Perform the following tasks using the cheat sheet linked above.

Using the information above, create a new environment called 'muscle' and activate it.

In that environment, install 'muscle', a DNA sequence alignment package. To do that, enter

conda install -c bioconda muscle.

You may be prompted to update conda to get this to work. If so, just enter

conda update -n base -c conda-forge conda.

Once muscle is installed, just type muscle at the command prompt.
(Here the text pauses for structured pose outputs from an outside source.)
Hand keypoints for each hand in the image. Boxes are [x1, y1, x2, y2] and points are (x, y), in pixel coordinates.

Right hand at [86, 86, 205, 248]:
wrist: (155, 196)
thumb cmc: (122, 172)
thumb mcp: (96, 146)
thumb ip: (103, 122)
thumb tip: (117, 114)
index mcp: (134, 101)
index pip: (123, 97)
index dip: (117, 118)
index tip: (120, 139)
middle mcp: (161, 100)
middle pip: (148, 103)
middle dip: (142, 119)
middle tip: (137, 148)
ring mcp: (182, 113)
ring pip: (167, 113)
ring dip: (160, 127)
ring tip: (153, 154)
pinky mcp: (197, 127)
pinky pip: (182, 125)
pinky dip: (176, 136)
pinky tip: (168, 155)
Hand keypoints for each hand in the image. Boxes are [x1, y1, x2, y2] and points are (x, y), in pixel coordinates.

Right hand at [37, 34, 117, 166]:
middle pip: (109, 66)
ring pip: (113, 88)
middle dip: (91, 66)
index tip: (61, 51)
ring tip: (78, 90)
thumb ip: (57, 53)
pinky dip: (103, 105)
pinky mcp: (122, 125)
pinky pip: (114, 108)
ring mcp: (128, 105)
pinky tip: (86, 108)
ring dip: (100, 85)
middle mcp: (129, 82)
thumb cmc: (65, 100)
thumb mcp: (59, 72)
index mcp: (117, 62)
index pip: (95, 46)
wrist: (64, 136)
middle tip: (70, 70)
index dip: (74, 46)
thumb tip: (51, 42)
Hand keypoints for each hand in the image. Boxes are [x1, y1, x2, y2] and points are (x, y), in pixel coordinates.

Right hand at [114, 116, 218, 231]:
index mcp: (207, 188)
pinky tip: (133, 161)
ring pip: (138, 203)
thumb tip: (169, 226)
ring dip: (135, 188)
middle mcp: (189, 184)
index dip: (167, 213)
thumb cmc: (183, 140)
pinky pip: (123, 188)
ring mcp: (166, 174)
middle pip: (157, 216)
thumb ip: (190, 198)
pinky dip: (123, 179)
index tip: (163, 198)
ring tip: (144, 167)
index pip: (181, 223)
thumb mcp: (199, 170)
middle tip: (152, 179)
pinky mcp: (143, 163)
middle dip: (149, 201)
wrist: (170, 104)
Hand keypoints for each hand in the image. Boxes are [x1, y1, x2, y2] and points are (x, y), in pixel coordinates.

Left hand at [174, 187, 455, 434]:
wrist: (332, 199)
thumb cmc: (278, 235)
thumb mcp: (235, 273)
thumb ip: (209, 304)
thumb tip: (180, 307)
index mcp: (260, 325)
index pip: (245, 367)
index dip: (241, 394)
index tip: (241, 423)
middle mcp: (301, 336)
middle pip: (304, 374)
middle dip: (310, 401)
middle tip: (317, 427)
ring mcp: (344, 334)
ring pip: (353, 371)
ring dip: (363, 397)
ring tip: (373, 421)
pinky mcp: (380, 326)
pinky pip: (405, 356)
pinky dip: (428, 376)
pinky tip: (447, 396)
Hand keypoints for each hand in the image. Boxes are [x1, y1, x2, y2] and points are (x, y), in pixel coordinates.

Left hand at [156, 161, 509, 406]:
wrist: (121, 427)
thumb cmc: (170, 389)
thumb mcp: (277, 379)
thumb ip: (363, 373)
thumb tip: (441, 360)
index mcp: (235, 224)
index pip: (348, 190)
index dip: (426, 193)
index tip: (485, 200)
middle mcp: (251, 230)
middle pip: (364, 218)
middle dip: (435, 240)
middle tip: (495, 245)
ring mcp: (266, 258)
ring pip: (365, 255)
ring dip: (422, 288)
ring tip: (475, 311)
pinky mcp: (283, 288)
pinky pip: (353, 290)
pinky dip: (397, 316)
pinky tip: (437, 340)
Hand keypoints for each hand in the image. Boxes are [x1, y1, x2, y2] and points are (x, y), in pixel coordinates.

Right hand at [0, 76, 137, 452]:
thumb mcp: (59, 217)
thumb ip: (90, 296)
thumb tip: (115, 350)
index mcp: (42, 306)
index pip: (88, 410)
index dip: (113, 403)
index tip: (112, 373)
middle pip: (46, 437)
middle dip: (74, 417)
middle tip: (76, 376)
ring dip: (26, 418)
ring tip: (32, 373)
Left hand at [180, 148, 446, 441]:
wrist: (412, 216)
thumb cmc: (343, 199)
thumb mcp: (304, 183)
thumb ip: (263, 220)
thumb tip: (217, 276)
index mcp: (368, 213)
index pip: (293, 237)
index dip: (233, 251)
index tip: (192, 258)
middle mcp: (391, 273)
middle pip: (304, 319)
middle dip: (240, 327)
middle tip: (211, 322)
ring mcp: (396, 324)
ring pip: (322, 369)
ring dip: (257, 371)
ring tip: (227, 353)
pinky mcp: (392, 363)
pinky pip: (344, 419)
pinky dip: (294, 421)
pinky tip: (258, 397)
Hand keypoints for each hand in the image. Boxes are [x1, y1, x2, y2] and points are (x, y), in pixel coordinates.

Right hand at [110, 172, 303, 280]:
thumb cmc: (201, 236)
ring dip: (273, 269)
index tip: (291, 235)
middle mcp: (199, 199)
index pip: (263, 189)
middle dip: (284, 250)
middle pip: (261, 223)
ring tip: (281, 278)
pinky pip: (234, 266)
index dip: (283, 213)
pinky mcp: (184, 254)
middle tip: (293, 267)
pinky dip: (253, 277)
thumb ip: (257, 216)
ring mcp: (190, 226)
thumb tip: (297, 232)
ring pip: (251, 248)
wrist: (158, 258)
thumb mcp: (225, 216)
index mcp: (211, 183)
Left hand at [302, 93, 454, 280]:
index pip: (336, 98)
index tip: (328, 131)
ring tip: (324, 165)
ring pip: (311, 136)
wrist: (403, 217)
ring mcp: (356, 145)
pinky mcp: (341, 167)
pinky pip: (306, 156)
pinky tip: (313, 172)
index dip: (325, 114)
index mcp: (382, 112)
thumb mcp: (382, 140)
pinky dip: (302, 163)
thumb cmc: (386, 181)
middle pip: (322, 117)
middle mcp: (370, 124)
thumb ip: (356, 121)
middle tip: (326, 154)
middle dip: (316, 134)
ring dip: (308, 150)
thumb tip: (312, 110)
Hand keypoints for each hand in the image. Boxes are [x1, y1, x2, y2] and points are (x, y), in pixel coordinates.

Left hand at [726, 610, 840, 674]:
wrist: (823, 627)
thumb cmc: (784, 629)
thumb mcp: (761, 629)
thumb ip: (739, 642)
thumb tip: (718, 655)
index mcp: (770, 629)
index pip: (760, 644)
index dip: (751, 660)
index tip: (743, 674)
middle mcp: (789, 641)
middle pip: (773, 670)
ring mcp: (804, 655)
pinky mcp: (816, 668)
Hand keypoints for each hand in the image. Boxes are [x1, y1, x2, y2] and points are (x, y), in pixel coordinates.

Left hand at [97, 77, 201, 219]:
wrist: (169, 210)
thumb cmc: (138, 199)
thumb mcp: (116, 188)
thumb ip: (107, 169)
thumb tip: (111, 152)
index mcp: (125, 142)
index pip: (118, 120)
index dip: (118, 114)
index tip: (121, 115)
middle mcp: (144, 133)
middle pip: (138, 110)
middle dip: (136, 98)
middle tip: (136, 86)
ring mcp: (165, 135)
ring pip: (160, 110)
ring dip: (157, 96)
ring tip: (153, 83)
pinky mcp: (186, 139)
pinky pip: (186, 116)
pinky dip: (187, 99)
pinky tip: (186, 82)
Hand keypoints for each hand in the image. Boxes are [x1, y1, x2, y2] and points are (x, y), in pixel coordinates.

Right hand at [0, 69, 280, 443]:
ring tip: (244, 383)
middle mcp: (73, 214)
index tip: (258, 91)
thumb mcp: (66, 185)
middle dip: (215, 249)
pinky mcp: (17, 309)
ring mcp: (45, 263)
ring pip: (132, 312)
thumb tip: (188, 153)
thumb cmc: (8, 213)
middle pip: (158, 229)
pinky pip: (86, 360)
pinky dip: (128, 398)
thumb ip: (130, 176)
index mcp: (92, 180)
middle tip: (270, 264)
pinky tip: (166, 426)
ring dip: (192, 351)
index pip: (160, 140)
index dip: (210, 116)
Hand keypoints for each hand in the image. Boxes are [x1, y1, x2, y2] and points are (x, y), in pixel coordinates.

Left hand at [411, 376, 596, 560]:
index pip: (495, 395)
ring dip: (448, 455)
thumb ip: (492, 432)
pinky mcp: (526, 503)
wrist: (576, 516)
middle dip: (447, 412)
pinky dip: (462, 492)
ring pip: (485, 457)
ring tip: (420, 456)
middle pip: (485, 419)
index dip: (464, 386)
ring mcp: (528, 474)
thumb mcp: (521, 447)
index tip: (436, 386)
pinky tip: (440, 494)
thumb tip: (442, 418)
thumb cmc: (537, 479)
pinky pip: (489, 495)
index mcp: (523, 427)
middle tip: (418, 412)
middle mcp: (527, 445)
If the program is correctly installed, you will see some helpful information about the program pop up.

$ muscle

muscle 5.1.linux64 []  264Gb RAM, 64 cores
Built Feb 24 2022 03:16:15
(C) Copyright 2004-2021 Robert C. Edgar.
https://drive5.com

Align FASTA input, write aligned FASTA (AFA) output:
    muscle -align input.fa -output aln.afa

Align large input using Super5 algorithm if -align is too expensive,
typically needed with more than a few hundred sequences:
    muscle -super5 input.fa -output aln.afa

Single replicate alignment:
    muscle -align input.fa -perm PERM -perturb SEED -output aln.afa
    muscle -super5 input.fa -perm PERM -perturb SEED -output aln.afa
        PERM is guide tree permutation none, abc, acb, bca (default none).
        SEED is perturbation seed 0, 1, 2... (default 0 = don't perturb).

Ensemble of replicate alignments, output in Ensemble FASTA (EFA) format,
EFA has one aligned FASTA for each replicate with header line "<PERM.SEED":
    muscle -align input.fa -stratified -output stratified_ensemble.efa
    muscle -align input.fa -diversified -output diversified_ensemble.afa

    -replicates N
        Number of replicates, defaults 4, 100, 100 for stratified,
          diversified, resampled. With -stratified there is one
          replicate per guide tree permutation, total is 4 x N.

Generate resampled ensemble from existing ensemble by sampling columns
with replacement:
    muscle -resample ensemble.efa -output resampled.efa

    -maxgapfract F
       Maximum fraction of gaps in a column (F=0..1, default 0.5).

    -minconf CC
       Minimum column confidence (CC=0..1, default 0.5).

If ensemble output filename has @, then one FASTA file is generated
for each replicate where @ is replaced by perm.s, otherwise all replicates
are written to one EFA file.

Calculate disperson of an ensemble:
    muscle -disperse ensemble.efa

Extract replicate with highest total CC (diversified input recommended):
    muscle -maxcc ensemble.efa -output maxcc.afa

Extract aligned FASTA files from EFA file:
    muscle -efa_explode ensemble.efa

Convert FASTA to EFA, input has one filename per line:
    muscle -fa2efa filenames.txt -output ensemble.efa

Update ensemble by adding two sequences of digits to each replicate, digits
are column confidence (CC) values, e.g. "73" means CC=0.73, "++" is CC=1.0:
    muscle -addconfseqs ensemble.efa -output ensemble_cc.efa

Calculate letter confidence (LC) values, -ref specifies the alignment to
compare against the ensemble (e.g. from -maxcc), output is in aligned
FASTA format with LC values 0, 1 ... 9 instead of letters:
    muscle -letterconf ensemble.efa -ref aln.afa -output letterconf.afa

    -html aln.html
        Alignment colored by LC in HTML format.

    -jalview aln.features
        Jalview feature file with LC values and colors.

More documentation at:
    https://drive5.com/muscle

Now, do two more things to complete this exercise.

Generate the last few lines of your history that include these steps and copy the output to a Word document.
List your conda environments using the appropriate terminal command. You can learn how to do that using the Conda Cheat Sheet. Copy that list to the same Word document.

Upload your Word document to Assignment 2 - Conda.

NOTE - In the 2023 iteration of this class, we had significant difficulties with conda environments conflicting with one another and variation in whether everyone could install the same packages. Thus, I'm trying a new system this year but in your own work, if you continue working with bioinformatics, this will be a useful skill and I think it's an important one to learn.